How do you make writers feel welcomed?

This time of year thoughts about creating a safe and inviting classroom fill our minds. This is one of  my favorite things to think about. Today I shifted the question slightly and began thinking about writers specifically.

How can we make writers feel welcomed?

Here are some ideas I’m tossing around. More importantly, I can’t wait to read your ideas in the comments.

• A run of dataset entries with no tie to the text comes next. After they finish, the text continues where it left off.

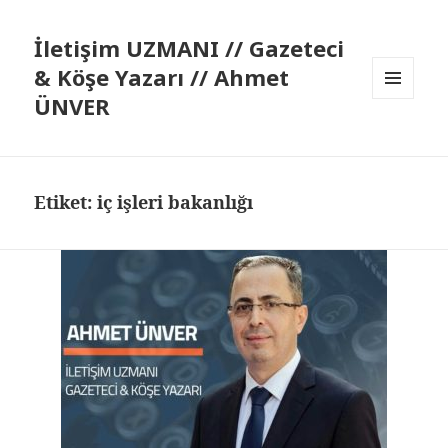
İletişim UZMANI // Gazeteci
& Köşe Yazarı // Ahmet
ÜNVER
MENÜ
VE
BILEŞENLER
Etiket:
iç işleri bakanlığı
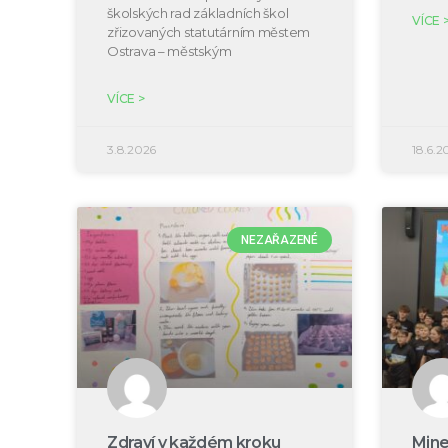
školských rad základních škol
VÍCE 
zřizovaných statutárním městem
Ostrava – městským
VÍCE >
3.8.2026
18.6.2
NEZAŘAZENÉ
Zdraví v každém kroku
Mine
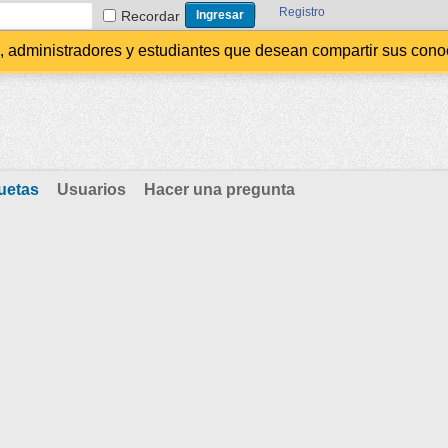
Registro
Recordar
administradores y estudiantes que desean compartir sus conocim
uetas
Usuarios
Hacer una pregunta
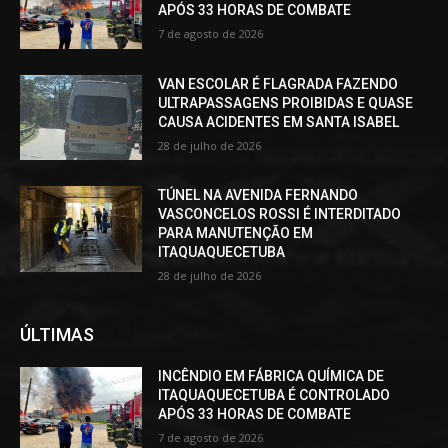
APÓS 33 HORAS DE COMBATE
7 de agosto de 2026
VAN ESCOLAR É FLAGRADA FAZENDO
ULTRAPASSAGENS PROIBIDAS E QUASE
CAUSA ACIDENTES EM SANTA ISABEL
28 de julho de 2026
TÚNEL NA AVENIDA FERNANDO
VASCONCELOS ROSSI É INTERDITADO
PARA MANUTENÇÃO EM
ITAQUAQUECETUBA
28 de julho de 2026
ÚLTIMAS
INCÊNDIO EM FÁBRICA QUÍMICA DE
ITAQUAQUECETUBA É CONTROLADO
APÓS 33 HORAS DE COMBATE
7 de agosto de 2026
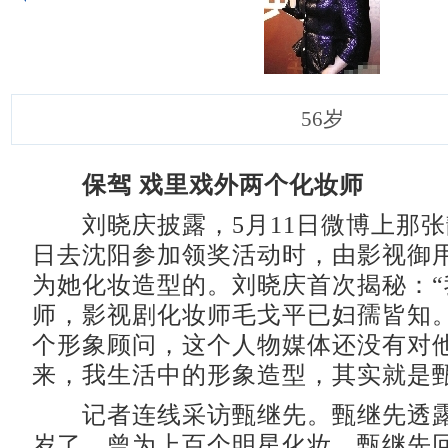
56岁
保驾 戏里戏外两个化妆师
刘晓庆披露，5月11日微博上那张靓
日去沈阳参加领奖活动时，由影视御
为她化妆造型的。刘晓庆首次揭秘：“
师，影视剧化妆师毛戈平已妇孺皆知
个形象顾问，这个人物媒体还没有对
来，我生活中的形象造型，其实就是甄
记者连线采访甄继先。甄继先透露
岁了，曾为上百个明星化妆。甄继先回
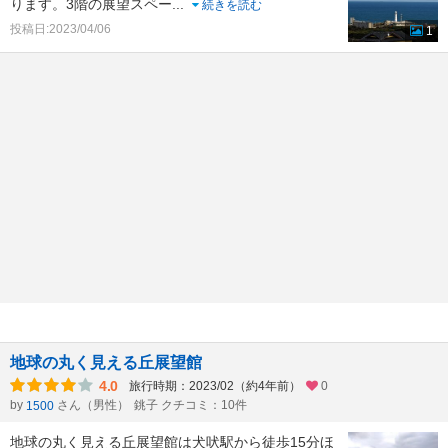
ります。3階の展望スペー
...
続きを読む
投稿日:2023/04/06
1
地球の丸く見える丘展望館
4.0
旅行時期：2023/02（約4年前）
0
by
さん（男性）
銚子 クチコミ：10件
1500
地球の丸く見える丘展望館は犬吠駅から徒歩15分ほ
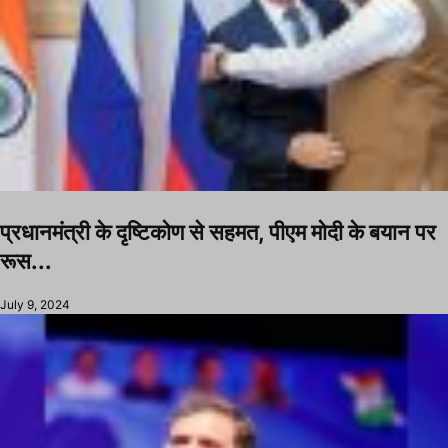
प्रधानमंत्री के दृष्टिकोण से सहमत, पीएम मोदी के बयान पर
रूस...
July 9, 2024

  • Introduce the writing center to students and then invite them to make something. For younger writers, have a selection of premade books, for older writers, have paper that will scaffold a variety of genre choices such as: narrative, letters, poetry, graphica, or feature articles.
  • Start a writer’s notebook and encourage students to make it personal. Stacey and I have blogged about many ways to help students personalize their notebooks. Here is a link for a writers notebook search I did using the search box in the upper right corner under our header. Some of the best writing advice is: Write what you know. Give students a chance to figure out what they know.
  • Give students a chance to talk about their writing lives. Host a few whip shares (everyone sits in a circle and then whip around the circle with everyone giving a short answer) that will get students talking. Some conversation starters may include: What do you like to write about? What is something you are proud of that you’ve written? Why is it important to write? What is the last thing you wrote?
As I’m listing ideas there is a little voice pricking in the back of my mind saying something like, It doesn’t matter what you do to make writers feel welcome what matters is your response. In order to make writers feel welcomed and get excited about being a writer we must respond to their work in ways which say, “You are okay just as you are.”
Asking students to share their writing with us is asking them to be vulnerable. The first time they trust us to share their writing, we must honor the gift they are giving us. Our response ought to be one that makes them know they are valuable and realize they can trust us. Remember we have the entire school year to teach them and help them grow as writers, but only one first chance to to let them know they can trust us with their writing.